ラーメン店やバーゲンセールなど、行列ができるものは珍しくない。しかし、この記事にはびっくりした。よりによってラブホテルに行列ができるとは…。インターネット上のあちらこちらで記事が取り上げられていたから、驚いたのは私だけではないようだ。

 以前、ラブホテルマネジメント会社を取材したことがある。その会社によると、ラブホテルには実は2種類あるのだそうだ。一つは風適法(風俗営業等の規制及び業務の適正化等に関する法律)の管理下にある本当のラブホテル。もう一つは旅館業法に基づき旅館業として営業許可を取得したラブホテルだ。建前上はあくまでも旅館なので、厨房がホテル内に備えられており、部屋もシンプルなものだ。許認可手続きが容易な後者が主流になってきたという。

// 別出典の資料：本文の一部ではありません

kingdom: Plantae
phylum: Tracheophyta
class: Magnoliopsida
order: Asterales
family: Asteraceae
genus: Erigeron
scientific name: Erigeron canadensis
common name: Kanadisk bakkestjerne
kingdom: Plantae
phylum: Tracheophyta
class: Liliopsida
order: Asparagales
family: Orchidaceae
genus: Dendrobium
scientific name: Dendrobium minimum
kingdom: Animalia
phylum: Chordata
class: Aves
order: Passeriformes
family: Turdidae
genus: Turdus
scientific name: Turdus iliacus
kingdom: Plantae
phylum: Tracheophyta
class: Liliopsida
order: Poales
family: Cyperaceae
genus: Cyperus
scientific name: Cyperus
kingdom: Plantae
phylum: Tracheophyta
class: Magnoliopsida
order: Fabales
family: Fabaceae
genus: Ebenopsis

 これに加えて、第三の勢力が増殖しつつある。「稼働率を上げるために、シティホテルがラブホテル化している」と指摘するのはAさんだ。調べてみると、「デイユース」と称して打ち合わせや昼寝用に部屋を貸し出すシティホテルがけっこうある。日中の3時間という設定が多く、二人で利用した場合の料金が提示されていたりする。こうなると、実際の利用目的は限られそうだ。

 昨年秋、ある外資系投資会社がラブホテルの収益性の高さに目を付けて、ファンドを組成した。すると関心を呼び、ロイターがまず報じ、フィナンシャル・タイムズ紙でも「日本独自の臆面のない "love hotel" に投資するファンド」と紹介された。もちろん、love hotel は和製英語なのだが、欧米にはそれ専用のホテルというのはないらしく、日本オリジナルの存在として日本の名称をそのまま使ったようだ。いずれ、nighter(ナイター) や anime(アニメ) のように、love hotel という言葉がビジネスモデルとともに輸出される日が来るかもしれない。